**Exercise:**
Leaving out every picture, copy the lines of the material below exactly, from the line containing "Ja, unser Shop ist SSL-verschlüsselt und" through the line containing "mundo e atingindo mais da metade do total".

**Data extracts:**
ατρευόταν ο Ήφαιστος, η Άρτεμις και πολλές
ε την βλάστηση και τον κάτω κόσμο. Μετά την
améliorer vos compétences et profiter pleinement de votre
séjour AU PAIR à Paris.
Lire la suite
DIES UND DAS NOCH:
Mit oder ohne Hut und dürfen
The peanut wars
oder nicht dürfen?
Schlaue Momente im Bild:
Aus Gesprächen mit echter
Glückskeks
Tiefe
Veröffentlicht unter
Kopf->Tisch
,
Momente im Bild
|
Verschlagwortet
==
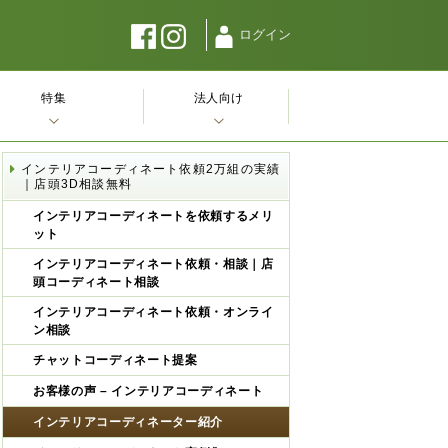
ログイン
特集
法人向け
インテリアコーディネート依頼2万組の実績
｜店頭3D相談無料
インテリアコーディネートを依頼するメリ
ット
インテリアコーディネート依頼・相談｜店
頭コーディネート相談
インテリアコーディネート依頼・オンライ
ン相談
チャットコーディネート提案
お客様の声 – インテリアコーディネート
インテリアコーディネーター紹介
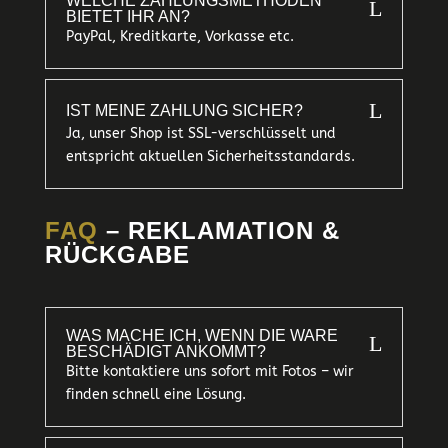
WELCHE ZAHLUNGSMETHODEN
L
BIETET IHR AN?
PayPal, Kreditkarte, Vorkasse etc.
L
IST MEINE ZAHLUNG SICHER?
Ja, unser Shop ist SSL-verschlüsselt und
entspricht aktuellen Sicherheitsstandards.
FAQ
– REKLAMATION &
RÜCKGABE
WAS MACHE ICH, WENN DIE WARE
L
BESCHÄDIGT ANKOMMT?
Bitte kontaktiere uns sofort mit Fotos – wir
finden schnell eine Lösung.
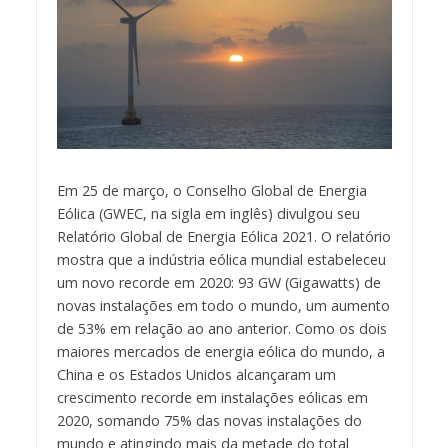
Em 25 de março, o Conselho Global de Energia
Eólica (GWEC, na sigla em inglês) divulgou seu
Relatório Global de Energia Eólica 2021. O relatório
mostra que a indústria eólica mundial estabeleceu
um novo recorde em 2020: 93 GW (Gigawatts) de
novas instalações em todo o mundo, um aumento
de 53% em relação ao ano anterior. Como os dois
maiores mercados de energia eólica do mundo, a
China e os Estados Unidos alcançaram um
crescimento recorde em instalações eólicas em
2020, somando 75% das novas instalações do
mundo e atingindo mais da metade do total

**Exercise answer:**
Ja, unser Shop ist SSL-verschlüsselt und
entspricht aktuellen Sicherheitsstandards.
FAQ
– REKLAMATION &
RÜCKGABE
WAS MACHE ICH, WENN DIE WARE
L
BESCHÄDIGT ANKOMMT?
Bitte kontaktiere uns sofort mit Fotos – wir
finden schnell eine Lösung.
Em 25 de março, o Conselho Global de Energia
Eólica (GWEC, na sigla em inglês) divulgou seu
Relatório Global de Energia Eólica 2021. O relatório
mostra que a indústria eólica mundial estabeleceu
um novo recorde em 2020: 93 GW (Gigawatts) de
novas instalações em todo o mundo, um aumento
de 53% em relação ao ano anterior. Como os dois
maiores mercados de energia eólica do mundo, a
China e os Estados Unidos alcançaram um
crescimento recorde em instalações eólicas em
2020, somando 75% das novas instalações do
mundo e atingindo mais da metade do total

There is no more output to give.